The 10-page plan said that since President Barack Obama took office, "American energy production has been halted...."
Asked for specifics, Cantor's spokesman, Brad Dayspring, declined to repeat the allegation. Instead, he said the administration had "actively blocked, hindered and delayed" production by delaying leases for offshore drilling and other steps.
Republicans also want to give Congress veto authority over any new government regulation that has a "significant impact on the economy."
The GOP plan included no specific recommendation on profits held overseas by large corporations. The money is subject to foreign taxes and would be taxed by the IRS as well if it were brought to the United States.
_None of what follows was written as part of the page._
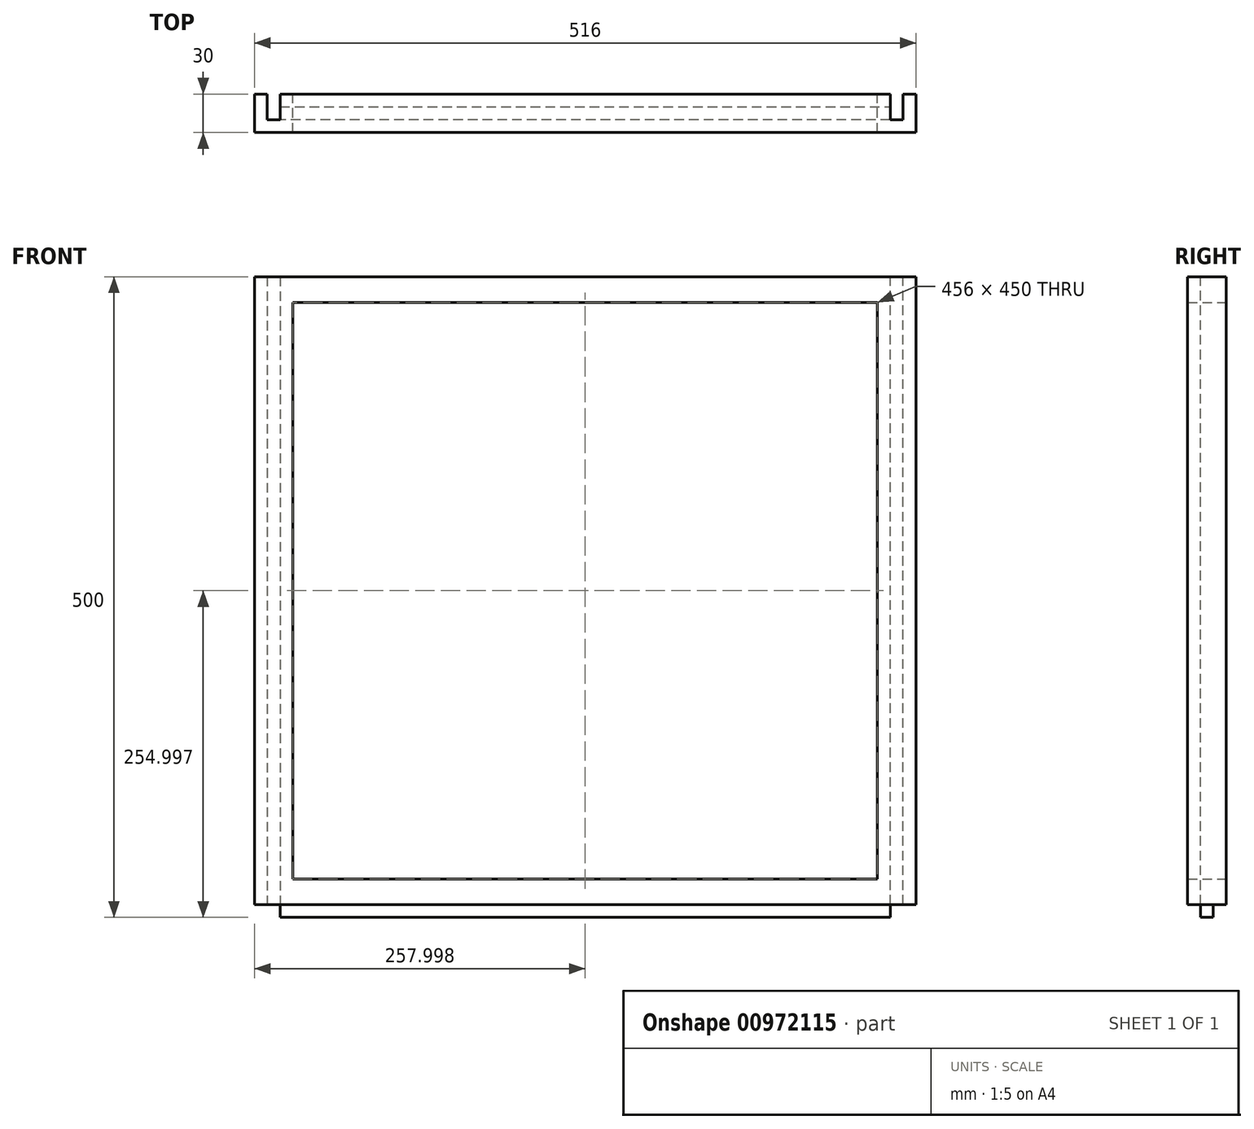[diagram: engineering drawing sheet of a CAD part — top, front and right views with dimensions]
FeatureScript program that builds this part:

Dayspring said Republicans were reviewing a 2004 law that briefly cut the rate in this country to 5.25 percent. "We are open to discussing rate, duration, and conditions _ all of those will play all be determined in the legislative process," he said in an email.
Republicans have already begun advancing some elements of their economic plan, and their most obvious priority since they took office in January has been to cut spending as a way of reducing deficits.
After winning legislation to cut $38 billion earlier this spring, GOP negotiators are in talks with the White House and Democrats for far larger reductions as part of a bill to increase the government's borrowing authority.
Vice President Joe Biden, leading the discussions, said earlier in the week he thought the group could agree on about $1 trillion in cuts over a decade. He said higher revenues would have to be part of any deal.
Negotiators met briefly in the Capitol during the day, and Sen. Jon Kyl, R-Ariz., hinted broadly that theirs would not be the final word.
"You'll notice President Obama is not in this room. He's got to be a player in the end, isn't he?" he said.
He also noted that Boehner and Senate Republican Leader Mitch McConnell of Kentucky were not in the room, either, "but they're certainly going to be players at the some point."
Kyl said Biden's public statements from earlier in the week had been a topic for discussion.
He quoted the vice president as asking Republicans in the private meeting if they understood "why I have to say" that higher revenues must be part of any agreement?
"And I said, `I understand why you have to say that,'" Kyl reported.
In general, Democrats want to blend tax cuts and spending reductions as a way to reduce deficits while protecting favored government programs. Republicans want spending cuts to be as large as possible so they can rein in the federal government.
Associated Press writers Laurie Kellman and Andrew Taylor contributed to this report.